● TASK TO CARRY OUT:
Copy the records from the line with "Water meter below." up to and including the line with "State: 16.8 mm", character for character, leaving out the pictures.

● EXTRACTED MATERIAL:
========================================

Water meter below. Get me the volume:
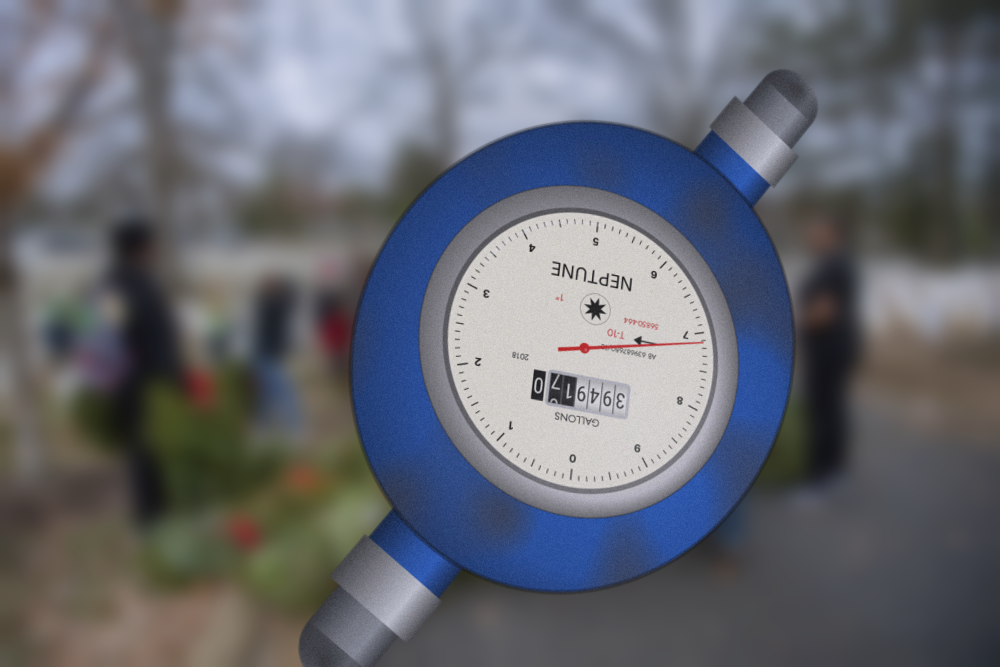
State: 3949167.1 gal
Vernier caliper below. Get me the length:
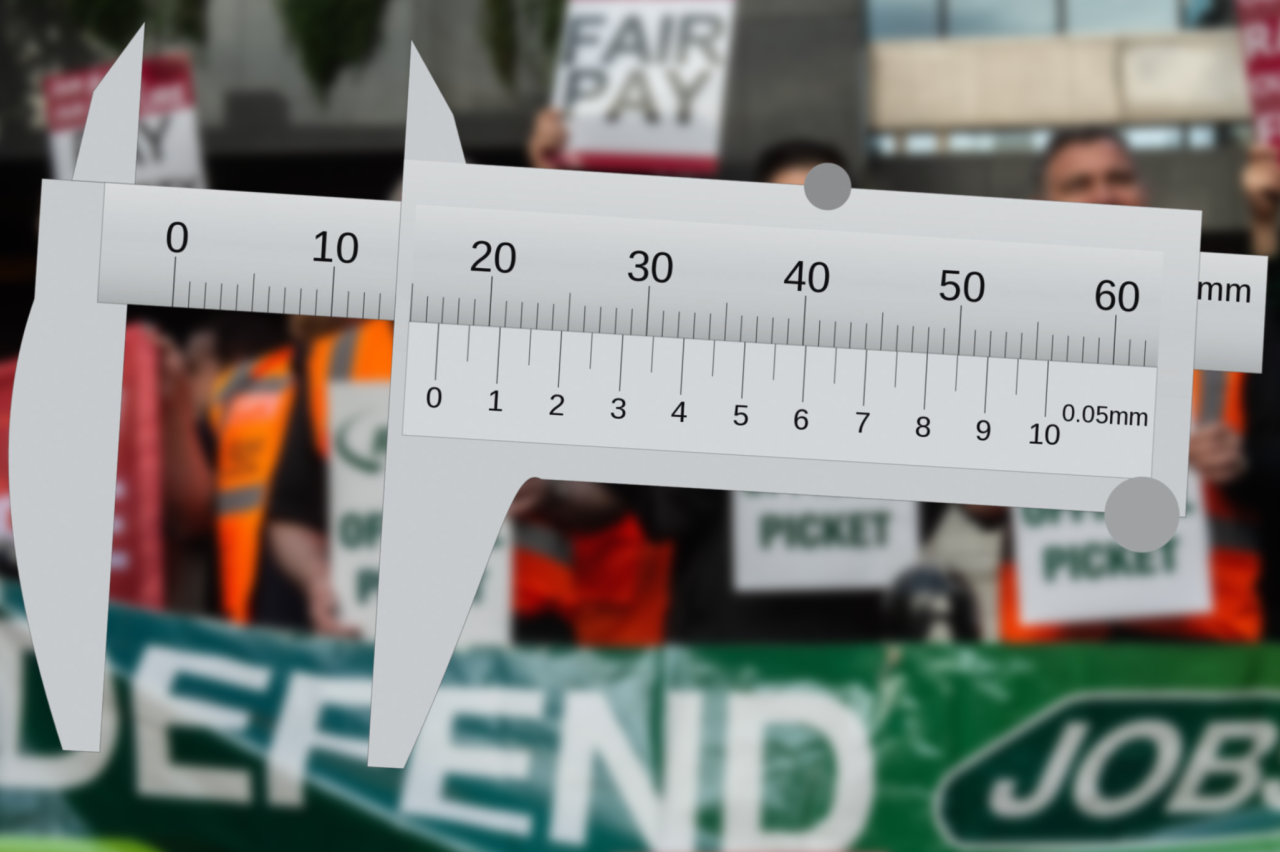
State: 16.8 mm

========================================

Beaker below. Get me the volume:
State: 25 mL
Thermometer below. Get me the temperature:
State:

========================================

● SOLUTION TO THIS PROBLEM:
Water meter below. Get me the volume:
State: 3949167.1 gal
Vernier caliper below. Get me the length:
State: 16.8 mm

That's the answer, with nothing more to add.